Working in partnership with CABE Space, which instigated the study, this project focused on how blind and partially sighted people navigate the public realm in order to embed an understanding of their needs into emerging street design practice. It engaged with urban designers, engineers and people with low vision in order to share information and insights. By looking at how real people experience street environments, it sought to move the debate away from abstract ideas and towards practical interventions informed by user experience.
Central to the project was an ethnographic study that explored how eight people with different visual impairments navigate their local area. All were based in the UK and there was a spread of age and gender amongst participants.
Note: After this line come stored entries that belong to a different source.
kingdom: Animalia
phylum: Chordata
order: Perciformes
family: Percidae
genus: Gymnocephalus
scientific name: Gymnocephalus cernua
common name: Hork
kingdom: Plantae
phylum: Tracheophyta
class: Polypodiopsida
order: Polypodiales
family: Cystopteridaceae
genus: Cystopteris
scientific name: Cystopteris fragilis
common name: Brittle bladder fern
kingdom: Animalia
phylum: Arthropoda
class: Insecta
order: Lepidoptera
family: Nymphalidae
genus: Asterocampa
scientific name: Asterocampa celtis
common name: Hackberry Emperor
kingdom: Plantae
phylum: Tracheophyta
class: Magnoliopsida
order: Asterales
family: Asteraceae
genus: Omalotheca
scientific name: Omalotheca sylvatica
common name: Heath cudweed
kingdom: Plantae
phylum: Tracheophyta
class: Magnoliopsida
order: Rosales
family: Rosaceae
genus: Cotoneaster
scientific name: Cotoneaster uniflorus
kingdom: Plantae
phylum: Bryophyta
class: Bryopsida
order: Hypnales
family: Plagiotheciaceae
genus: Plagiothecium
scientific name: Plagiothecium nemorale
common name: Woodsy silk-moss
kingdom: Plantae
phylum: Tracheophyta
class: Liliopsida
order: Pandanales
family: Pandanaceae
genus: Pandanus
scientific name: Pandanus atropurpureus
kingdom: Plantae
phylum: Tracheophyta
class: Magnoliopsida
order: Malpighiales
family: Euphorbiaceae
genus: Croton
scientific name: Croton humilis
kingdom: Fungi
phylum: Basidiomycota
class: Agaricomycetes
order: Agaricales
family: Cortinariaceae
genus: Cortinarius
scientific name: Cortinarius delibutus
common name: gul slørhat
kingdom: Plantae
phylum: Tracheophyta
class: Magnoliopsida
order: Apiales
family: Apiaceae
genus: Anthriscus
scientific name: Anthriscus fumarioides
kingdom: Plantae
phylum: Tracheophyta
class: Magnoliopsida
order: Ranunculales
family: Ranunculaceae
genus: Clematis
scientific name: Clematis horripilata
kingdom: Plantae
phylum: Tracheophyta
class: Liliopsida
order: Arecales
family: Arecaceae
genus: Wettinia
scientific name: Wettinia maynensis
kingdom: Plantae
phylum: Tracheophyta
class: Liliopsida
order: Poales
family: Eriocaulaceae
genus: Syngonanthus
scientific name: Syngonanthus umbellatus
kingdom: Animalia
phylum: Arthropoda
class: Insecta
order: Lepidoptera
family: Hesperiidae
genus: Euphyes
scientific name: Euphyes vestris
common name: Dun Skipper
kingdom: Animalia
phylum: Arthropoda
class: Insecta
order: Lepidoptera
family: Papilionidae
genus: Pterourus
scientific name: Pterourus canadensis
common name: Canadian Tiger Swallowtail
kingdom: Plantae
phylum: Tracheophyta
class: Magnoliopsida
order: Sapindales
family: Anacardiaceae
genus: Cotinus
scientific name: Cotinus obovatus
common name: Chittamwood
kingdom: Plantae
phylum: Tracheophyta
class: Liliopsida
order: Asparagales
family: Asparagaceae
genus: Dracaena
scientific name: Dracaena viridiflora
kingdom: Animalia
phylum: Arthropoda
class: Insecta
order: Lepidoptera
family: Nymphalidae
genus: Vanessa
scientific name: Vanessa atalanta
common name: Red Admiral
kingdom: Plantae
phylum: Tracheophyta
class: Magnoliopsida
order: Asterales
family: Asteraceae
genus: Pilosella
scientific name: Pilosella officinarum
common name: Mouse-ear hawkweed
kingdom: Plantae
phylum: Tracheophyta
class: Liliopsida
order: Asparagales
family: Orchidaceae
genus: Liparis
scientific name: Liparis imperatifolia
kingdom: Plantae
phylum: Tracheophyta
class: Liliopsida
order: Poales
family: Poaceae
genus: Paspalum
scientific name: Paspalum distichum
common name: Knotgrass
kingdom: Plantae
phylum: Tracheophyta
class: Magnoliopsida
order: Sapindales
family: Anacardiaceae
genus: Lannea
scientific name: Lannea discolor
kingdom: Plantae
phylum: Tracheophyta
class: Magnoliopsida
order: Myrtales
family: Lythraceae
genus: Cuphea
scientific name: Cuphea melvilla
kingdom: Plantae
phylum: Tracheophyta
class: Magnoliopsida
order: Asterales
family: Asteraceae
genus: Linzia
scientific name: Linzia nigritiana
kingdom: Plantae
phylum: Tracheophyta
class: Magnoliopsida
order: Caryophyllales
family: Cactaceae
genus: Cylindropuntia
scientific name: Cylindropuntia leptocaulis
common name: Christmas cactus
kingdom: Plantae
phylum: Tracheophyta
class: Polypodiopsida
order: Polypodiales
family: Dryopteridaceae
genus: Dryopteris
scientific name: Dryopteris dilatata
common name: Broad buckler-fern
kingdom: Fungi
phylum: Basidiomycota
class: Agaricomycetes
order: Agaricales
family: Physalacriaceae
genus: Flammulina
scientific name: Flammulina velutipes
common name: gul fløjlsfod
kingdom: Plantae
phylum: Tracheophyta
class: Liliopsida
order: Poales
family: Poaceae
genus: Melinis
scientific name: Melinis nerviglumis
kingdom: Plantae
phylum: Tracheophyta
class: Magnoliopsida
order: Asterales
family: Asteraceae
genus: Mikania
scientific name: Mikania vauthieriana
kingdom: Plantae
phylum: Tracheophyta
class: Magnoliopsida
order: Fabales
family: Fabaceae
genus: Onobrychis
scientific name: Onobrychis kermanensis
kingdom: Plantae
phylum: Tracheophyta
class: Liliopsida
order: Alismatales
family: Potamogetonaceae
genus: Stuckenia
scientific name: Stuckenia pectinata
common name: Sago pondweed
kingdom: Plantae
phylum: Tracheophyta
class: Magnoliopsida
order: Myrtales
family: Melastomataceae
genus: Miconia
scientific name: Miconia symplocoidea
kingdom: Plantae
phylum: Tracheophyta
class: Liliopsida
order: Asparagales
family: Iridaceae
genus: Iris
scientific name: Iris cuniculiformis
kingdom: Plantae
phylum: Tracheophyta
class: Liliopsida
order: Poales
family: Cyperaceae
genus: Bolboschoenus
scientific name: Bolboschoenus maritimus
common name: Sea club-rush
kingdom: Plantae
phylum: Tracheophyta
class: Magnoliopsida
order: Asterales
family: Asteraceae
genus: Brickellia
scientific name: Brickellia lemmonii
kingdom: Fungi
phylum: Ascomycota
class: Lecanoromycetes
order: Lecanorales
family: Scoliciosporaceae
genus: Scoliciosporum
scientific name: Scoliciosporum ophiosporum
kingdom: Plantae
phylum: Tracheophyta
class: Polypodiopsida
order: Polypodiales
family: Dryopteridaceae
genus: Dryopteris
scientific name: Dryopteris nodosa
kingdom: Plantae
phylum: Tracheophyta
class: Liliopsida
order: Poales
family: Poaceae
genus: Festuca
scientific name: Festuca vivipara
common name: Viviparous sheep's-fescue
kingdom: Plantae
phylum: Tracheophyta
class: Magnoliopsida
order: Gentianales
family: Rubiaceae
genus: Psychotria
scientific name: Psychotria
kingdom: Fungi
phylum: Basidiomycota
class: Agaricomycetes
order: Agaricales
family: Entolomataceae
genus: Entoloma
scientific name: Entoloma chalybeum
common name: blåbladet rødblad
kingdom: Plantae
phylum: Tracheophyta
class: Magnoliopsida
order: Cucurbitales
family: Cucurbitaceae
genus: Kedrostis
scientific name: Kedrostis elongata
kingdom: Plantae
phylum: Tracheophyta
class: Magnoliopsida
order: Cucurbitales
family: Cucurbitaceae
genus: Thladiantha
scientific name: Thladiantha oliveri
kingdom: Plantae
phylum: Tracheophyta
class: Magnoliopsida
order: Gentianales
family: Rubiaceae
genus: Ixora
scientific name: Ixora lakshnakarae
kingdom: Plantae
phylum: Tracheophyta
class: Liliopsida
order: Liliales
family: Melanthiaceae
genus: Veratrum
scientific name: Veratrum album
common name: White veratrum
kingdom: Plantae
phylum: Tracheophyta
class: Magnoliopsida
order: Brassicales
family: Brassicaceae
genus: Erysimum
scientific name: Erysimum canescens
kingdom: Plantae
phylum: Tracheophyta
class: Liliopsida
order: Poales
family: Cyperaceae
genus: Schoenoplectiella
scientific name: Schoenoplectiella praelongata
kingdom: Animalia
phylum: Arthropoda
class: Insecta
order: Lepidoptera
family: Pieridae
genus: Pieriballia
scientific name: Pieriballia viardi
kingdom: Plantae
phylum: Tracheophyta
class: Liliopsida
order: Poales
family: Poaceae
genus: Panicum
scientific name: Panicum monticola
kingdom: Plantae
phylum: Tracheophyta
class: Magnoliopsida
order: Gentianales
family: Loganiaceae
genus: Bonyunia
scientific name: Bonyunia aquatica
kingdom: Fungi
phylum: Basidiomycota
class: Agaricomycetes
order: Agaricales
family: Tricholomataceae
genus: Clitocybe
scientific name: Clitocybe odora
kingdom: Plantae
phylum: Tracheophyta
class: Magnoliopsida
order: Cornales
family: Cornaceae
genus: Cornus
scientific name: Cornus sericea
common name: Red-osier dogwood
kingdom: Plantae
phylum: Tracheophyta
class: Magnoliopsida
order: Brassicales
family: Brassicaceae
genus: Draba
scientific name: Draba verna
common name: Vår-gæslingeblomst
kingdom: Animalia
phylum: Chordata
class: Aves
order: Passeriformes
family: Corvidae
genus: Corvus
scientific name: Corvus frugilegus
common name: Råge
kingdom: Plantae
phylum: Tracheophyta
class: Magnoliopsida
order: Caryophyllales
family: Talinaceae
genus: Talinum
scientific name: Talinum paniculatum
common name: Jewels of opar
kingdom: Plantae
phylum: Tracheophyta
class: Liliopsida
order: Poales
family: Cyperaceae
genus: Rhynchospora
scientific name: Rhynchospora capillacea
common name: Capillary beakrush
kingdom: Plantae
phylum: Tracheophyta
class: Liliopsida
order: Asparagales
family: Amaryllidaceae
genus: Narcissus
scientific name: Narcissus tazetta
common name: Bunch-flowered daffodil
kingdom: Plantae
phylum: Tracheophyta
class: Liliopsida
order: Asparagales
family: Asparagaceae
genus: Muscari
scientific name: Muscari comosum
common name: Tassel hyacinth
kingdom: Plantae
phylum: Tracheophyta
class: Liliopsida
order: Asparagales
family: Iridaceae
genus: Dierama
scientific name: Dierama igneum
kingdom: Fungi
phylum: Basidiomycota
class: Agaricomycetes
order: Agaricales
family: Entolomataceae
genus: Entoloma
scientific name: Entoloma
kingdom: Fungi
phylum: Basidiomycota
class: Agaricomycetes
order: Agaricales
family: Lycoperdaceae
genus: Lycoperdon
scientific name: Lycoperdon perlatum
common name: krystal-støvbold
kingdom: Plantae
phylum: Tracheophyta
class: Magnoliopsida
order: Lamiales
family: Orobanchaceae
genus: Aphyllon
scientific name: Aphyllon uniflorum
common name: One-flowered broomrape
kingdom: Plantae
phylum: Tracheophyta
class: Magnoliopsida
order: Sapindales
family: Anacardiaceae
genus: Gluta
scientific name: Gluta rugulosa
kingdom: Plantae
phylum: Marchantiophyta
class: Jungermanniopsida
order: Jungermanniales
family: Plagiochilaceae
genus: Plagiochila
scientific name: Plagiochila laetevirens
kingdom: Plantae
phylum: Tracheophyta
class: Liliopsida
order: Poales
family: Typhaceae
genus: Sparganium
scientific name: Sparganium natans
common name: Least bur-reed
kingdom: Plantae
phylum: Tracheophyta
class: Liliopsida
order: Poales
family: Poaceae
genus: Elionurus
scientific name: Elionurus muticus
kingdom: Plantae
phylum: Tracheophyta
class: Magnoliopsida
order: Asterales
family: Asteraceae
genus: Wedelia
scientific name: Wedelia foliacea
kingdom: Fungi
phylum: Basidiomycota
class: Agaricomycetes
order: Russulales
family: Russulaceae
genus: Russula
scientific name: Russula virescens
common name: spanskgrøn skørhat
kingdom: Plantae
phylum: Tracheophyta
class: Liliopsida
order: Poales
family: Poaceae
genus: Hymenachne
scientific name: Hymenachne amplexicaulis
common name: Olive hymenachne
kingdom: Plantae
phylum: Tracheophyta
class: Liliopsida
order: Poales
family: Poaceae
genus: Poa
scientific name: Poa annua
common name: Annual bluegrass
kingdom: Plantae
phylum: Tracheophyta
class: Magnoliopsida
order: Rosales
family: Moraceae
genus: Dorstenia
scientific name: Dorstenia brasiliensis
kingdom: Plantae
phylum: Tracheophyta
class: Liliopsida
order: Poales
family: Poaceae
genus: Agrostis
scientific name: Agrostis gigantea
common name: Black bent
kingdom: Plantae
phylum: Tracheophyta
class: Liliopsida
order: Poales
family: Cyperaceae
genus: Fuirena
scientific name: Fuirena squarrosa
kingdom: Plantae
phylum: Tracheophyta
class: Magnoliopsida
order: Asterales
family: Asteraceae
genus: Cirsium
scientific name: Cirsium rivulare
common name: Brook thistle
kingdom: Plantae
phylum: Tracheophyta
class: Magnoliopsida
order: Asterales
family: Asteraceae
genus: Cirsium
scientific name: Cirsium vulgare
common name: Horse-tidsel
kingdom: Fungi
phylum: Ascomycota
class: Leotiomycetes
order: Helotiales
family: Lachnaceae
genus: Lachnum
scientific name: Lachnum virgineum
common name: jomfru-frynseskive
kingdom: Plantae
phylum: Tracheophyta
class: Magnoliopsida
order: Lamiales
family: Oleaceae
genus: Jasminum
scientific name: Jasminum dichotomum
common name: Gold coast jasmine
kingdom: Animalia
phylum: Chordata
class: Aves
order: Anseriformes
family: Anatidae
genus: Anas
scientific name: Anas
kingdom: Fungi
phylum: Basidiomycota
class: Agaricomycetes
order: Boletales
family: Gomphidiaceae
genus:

Interviews and observations were combined with shadowing; people were asked to undertake local journeys that were filmed and photographed, and to give a running commentary to reveal difficulties and open up their 'world' to the researcher.
Mapping techniques were developed to tie insights and experiences to specific spatial locations whilst maintaining a journey narrative. A 'navigation map' was developed to represent the different sources of information and feedback that each individual uses to navigate. In addition, experts in streetscape management were consulted and design professionals in different local authorities were interviewed to understand variability in practice.
The research has been used in two ways. Key insights have been packaged and presented to urban designers and highways engineers in ways that they can easily access and use, and practical interventions have been proposed that allow visually impaired people to navigate the streets confidently and safely. These ideas have been written up in a publication that offers advice on the design of streetscape features for people with visual impairments as well as suggesting new kinds of provision and changes to the way standards are applied.
The project highlights the importance of engaging with people at the start of the design process and acknowledges the range of requirements that different users of public spaces have. The work with blind and partially sighted people demonstrates how inconsistent application of tactile paving standards has created uncertainty and confusion. Their experiences have been written into an installation based on Google Earth, presenting each user journey in an informative and engaging manner.
Opportunities to design new products and interventions were articulated as design briefs covering:
- Pathways and crossings: creating exemplar designs using tactile paving
- Diversions: helping people to deal with unexpected obstacles such as road works
- Sound interventions: using auditory feedback for additional orientation and guidance
- Information furniture: adding information to existing streetscape elements
- Technology: scoping and suggesting opportunities for digital support.
Sketch models based on these briefs show best practice by illustrating features that make streets accessible to long cane users, guide dog users and visually impaired people who rely on their sight. The results of this design study have been communicated to various stakeholders, including the Department for Transport, Transport for London and Guide Dogs for the Blind.